WHAT YOU WILL DO = Gather from the material every line that contains the string "escena".

MATERIAL FOR THIS TASK =
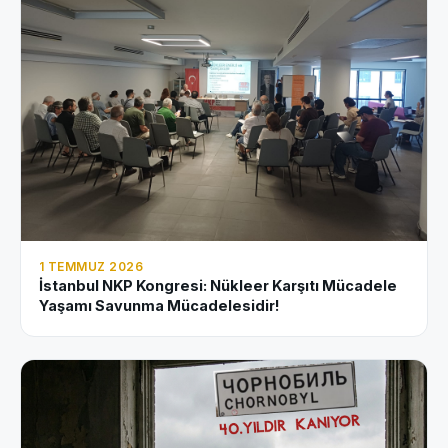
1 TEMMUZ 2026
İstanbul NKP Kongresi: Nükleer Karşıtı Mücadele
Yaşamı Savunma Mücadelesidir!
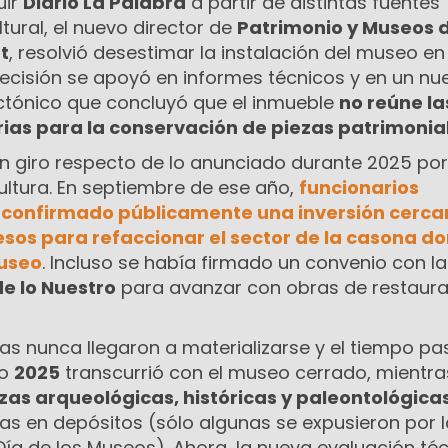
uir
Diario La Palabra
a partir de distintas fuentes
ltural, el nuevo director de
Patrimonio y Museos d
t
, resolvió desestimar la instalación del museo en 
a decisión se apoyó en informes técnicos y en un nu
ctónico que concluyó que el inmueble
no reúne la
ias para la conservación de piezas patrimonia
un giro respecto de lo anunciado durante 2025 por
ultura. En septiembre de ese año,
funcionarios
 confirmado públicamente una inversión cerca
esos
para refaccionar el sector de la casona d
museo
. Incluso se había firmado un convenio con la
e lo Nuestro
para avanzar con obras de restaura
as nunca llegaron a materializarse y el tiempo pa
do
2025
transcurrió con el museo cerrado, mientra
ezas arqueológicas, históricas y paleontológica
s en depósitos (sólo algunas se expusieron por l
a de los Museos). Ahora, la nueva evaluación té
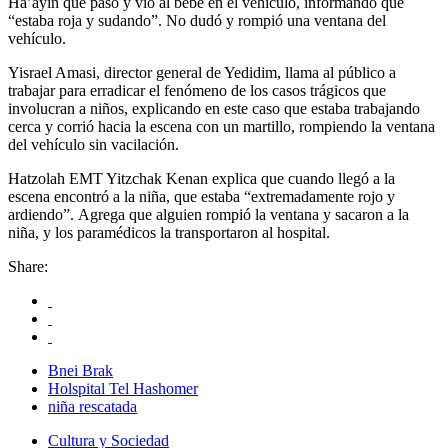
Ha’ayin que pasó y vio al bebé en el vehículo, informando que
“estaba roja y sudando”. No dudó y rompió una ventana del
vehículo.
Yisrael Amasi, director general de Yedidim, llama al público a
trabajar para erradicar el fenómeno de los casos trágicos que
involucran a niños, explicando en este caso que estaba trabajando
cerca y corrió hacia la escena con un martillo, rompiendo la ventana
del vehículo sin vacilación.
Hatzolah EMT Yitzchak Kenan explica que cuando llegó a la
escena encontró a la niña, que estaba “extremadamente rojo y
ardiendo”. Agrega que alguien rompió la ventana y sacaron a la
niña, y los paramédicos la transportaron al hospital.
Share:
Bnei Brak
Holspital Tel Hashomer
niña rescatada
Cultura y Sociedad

WRITTEN RESPONSE =
cerca y corrió hacia la escena con un martillo, rompiendo la ventana
escena encontró a la niña, que estaba “extremadamente rojo y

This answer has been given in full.